Local Scratch Partition

When are frequently accessing large files you should first move them to the /scratch directory of the local machines your job is running on. Read/Write is much faster locally than it is over the network.

The /scratch dir of each node is exported via NFS to other nodes on the cluster. The local disk for the node <node_name> can be accessed through at /compute/<node_name> on other nodes.
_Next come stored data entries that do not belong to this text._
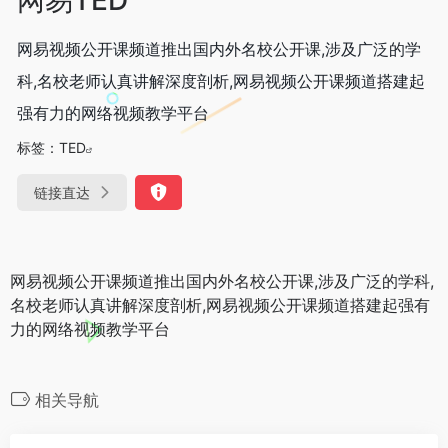
网易视频公开课频道推出国内外名校公开课,涉及广泛的学
科,名校老师认真讲解深度剖析,网易视频公开课频道搭建起
强有力的网络视频教学平台
标签：
TED
链接直达
网易视频公开课频道推出国内外名校公开课,涉及广泛的学科,
名校老师认真讲解深度剖析,网易视频公开课频道搭建起强有
力的网络视频教学平台
相关导航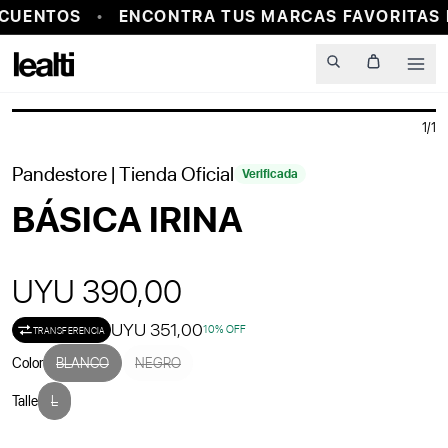
CUENTOS
ENCONTRA TUS MARCAS FAVORITAS E
PROBADOR VIRTUAL
Men
1
/
1
Pandestore
| Tienda Oficial
Verificada
BÁSICA IRINA
UYU 390,00
UYU 351,00
10
% OFF
TRANSFERENCIA
Color
BLANCO
NEGRO
Talle
L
This will allow for faster access and reduce pressure on the NAS. (highly recommended for large or frequently accessed files).

Notes:

  • If you ls /compute/, it might seem empty. However if you add the compute node's hostname the path autofs will mount the remote directory and you will be able to access it's scratch partition. For example:
   [dvosler@hpc-1-27 ~]# ls -la /compute/
   total 4
   drwxr-xr-x   2 root root    0 Jun 23 15:02 .
   dr-xr-xr-x. 21 root root 4096 Jun 23 15:02 ..
   [root@hpc-1-27 ~]# ls -la /compute/hpc-0-19
   total 28
   drwxrwxrwt 4 root     root      4096 May 29 10:25 .
   drwxr-xr-x 3 root     root         0 Jun 28 16:17 ..
   drwxrwxr-x 3 dvosler  dvosler   4096 May 11 18:41 things
   -rw-rw-r-- 3 dvosler  dvosler    420 May 11 18:41 stuff
  • Compute nodes and scratch should only hold temporary files, in the sense that you should clean up after yourself, but files are not deleted automatically (true as of 06/28/2023)

Node Types

Login Nodes

The login nodes for this cluster are setup in a 3-node Roundrobin DNS configuration. Connecting to babel.lti.cs.cmu.edu will land you one one of them.

Only your home directory will mount on the login nodes. Other storage data such as /data/ and /compute network mounts are only available on the compute nodes.

Compute Nodes

The Babel cluster includes dedicated GPU nodes that offer accelerated computing capabilities. These GPU nodes are equipped with high-performance GPUs, providing significant computational power for GPU-intensive workloads.

GPU Types

Babel's GPU nodes feature a range of GPU types, ensuring compatibility with diverse computational needs. The specific GPU models available on the cluster may vary over time as the cluster hardware is upgraded.

RAM

The GPU nodes in the Babel cluster are equipped with generous amounts of RAM to support memory-intensive applications.

CPU

In addition to GPUs, the GPU nodes in the Babel cluster also incorporate powerful CPUs to complement the computational capabilities. The CPUs provide the necessary processing power to handle non-GPU tasks and assist in managing parallel computations effectively.